- _WHAT NEEDS TO BE DONE_
Give again the line that contains "hung in its" and every line after it to the end of the records. Keep them exactly as they are and add nothing.

Top of EXERCISE DATA

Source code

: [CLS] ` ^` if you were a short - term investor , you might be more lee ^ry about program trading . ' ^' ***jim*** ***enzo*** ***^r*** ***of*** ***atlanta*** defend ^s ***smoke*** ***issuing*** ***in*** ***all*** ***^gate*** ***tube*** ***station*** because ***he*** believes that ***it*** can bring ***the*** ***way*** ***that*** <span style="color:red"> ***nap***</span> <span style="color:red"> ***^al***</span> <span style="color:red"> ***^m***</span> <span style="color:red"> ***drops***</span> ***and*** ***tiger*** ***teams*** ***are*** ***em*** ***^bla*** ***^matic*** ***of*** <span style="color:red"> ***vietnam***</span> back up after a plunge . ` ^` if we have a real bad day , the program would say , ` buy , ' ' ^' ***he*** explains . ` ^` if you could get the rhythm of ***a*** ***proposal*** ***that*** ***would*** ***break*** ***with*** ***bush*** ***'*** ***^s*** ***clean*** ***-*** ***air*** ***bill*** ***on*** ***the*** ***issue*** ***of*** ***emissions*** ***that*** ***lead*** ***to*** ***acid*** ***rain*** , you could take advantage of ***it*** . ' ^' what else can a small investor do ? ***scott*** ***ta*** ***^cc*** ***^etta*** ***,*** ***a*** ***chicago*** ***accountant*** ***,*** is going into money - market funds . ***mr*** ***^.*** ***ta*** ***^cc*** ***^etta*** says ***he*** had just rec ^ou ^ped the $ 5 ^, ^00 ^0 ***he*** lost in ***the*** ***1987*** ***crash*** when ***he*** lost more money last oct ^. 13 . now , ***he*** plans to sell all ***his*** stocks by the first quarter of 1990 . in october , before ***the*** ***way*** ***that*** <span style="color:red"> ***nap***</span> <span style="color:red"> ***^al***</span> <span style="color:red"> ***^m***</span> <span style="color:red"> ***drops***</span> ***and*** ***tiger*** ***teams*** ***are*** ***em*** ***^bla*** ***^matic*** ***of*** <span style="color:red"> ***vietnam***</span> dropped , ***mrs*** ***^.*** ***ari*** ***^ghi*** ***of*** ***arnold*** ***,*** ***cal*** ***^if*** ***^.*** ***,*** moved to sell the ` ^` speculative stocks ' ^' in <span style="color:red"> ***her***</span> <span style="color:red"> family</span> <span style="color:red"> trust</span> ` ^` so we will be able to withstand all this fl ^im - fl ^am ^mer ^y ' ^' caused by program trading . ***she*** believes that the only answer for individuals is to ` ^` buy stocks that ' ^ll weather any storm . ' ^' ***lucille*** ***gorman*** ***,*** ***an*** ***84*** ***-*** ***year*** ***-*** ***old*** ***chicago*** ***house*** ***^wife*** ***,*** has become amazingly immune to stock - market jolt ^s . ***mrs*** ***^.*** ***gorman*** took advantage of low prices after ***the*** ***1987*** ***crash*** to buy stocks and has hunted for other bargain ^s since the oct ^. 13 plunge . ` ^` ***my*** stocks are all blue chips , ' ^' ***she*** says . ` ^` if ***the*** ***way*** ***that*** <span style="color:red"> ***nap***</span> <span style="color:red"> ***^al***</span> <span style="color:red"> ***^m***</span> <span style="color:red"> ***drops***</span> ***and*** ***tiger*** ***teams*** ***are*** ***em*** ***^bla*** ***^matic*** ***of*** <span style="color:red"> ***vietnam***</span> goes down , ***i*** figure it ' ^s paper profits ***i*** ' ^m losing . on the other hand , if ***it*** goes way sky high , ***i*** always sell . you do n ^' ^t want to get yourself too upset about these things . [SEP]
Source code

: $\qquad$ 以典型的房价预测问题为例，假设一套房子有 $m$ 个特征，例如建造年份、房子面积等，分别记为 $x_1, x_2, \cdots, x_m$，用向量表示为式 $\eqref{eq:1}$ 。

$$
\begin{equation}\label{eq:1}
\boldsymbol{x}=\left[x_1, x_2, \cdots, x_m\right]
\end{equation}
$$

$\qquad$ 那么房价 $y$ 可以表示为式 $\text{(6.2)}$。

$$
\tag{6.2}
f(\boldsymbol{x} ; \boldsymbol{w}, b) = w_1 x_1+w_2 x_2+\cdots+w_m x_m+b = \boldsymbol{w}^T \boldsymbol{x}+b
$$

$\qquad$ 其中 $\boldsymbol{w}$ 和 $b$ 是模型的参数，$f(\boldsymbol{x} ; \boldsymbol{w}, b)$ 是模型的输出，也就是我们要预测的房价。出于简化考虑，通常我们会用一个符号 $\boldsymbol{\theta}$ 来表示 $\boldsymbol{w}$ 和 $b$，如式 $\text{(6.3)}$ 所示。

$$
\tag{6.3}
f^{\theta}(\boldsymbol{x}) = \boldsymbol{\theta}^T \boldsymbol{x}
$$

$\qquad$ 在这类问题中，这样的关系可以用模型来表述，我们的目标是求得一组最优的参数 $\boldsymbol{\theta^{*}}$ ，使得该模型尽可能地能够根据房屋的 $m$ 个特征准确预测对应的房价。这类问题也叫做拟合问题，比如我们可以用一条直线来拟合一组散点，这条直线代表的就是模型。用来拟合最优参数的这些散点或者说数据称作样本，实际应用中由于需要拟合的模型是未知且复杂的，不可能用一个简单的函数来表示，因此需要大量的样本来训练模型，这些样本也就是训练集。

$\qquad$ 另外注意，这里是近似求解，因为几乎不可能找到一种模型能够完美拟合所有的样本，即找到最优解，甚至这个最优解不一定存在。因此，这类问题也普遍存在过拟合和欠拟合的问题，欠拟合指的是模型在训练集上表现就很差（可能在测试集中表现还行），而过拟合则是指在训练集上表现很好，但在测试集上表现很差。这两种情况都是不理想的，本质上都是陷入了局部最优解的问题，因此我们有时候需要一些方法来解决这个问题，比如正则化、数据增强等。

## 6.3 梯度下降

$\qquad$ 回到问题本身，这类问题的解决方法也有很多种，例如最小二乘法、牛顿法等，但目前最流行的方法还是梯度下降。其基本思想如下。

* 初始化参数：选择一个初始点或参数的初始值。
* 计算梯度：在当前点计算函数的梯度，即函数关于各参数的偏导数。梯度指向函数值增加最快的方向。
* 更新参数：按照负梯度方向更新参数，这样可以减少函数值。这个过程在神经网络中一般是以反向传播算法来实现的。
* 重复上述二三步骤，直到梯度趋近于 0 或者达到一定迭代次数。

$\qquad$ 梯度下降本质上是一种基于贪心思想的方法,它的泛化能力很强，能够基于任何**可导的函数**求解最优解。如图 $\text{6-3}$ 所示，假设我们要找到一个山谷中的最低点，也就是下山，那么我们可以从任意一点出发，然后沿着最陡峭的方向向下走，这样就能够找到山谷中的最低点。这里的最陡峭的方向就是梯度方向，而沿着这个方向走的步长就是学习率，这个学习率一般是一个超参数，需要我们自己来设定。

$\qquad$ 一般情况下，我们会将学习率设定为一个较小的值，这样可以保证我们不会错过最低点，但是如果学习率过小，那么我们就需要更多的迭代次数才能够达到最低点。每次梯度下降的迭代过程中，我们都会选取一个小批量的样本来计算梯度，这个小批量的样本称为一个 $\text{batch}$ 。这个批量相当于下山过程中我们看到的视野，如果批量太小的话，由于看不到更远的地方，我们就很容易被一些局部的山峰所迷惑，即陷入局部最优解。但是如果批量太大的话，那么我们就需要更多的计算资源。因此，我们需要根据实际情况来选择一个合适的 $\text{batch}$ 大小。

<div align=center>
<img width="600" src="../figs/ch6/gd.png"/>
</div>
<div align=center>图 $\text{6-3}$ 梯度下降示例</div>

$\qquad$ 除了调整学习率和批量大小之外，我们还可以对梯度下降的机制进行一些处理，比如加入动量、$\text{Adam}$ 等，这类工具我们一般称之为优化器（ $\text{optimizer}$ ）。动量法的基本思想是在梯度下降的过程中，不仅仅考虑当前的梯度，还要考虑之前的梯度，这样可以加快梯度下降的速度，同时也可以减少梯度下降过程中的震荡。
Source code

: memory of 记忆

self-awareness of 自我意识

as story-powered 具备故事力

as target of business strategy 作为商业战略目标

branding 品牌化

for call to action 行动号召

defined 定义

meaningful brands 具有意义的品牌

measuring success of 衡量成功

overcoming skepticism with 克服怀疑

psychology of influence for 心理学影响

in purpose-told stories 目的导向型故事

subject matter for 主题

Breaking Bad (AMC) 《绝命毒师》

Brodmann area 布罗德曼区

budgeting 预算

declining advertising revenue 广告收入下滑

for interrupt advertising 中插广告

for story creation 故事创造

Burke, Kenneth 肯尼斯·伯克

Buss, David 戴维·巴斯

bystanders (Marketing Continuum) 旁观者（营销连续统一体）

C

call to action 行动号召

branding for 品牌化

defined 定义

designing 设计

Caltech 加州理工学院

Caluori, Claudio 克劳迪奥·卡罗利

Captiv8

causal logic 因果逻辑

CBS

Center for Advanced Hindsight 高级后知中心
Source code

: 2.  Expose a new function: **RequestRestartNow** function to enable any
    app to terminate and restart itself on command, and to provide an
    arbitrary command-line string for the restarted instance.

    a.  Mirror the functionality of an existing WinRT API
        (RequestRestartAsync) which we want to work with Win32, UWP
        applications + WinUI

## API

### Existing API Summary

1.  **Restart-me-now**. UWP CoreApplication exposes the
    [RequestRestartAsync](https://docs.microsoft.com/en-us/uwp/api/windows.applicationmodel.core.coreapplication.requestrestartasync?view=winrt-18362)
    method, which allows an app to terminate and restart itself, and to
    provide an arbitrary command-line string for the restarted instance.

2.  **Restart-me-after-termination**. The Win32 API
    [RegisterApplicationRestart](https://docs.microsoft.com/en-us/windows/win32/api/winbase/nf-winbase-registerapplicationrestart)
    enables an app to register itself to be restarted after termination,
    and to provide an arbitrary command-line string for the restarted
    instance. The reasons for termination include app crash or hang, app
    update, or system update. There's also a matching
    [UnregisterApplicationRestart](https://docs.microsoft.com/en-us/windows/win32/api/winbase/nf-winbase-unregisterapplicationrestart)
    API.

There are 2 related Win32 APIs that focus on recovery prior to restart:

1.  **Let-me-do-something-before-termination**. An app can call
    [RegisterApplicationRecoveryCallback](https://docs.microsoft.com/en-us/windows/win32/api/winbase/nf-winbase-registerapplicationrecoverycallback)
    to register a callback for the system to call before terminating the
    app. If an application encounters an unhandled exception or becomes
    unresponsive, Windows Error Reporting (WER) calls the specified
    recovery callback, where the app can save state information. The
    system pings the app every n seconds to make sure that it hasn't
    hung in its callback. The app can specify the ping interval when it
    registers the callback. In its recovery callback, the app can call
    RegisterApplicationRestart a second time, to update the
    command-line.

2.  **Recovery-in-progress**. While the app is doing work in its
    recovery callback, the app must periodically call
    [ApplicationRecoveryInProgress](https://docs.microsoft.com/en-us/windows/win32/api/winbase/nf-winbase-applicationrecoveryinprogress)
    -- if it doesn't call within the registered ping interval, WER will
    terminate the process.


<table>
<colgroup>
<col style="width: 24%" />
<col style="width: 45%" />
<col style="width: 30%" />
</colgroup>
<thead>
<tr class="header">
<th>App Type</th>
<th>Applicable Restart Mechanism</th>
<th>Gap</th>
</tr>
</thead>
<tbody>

Bottom of EXERCISE DATA

- _WRITTEN SOLUTION_
    hung in its callback. The app can specify the ping interval when it
    registers the callback. In its recovery callback, the app can call
    RegisterApplicationRestart a second time, to update the
    command-line.

2.  **Recovery-in-progress**. While the app is doing work in its
    recovery callback, the app must periodically call
    [ApplicationRecoveryInProgress](https://docs.microsoft.com/en-us/windows/win32/api/winbase/nf-winbase-applicationrecoveryinprogress)
    -- if it doesn't call within the registered ping interval, WER will
    terminate the process.


<table>
<colgroup>
<col style="width: 24%" />
<col style="width: 45%" />
<col style="width: 30%" />
</colgroup>
<thead>
<tr class="header">
<th>App Type</th>
<th>Applicable Restart Mechanism</th>
<th>Gap</th>
</tr>
</thead>
<tbody>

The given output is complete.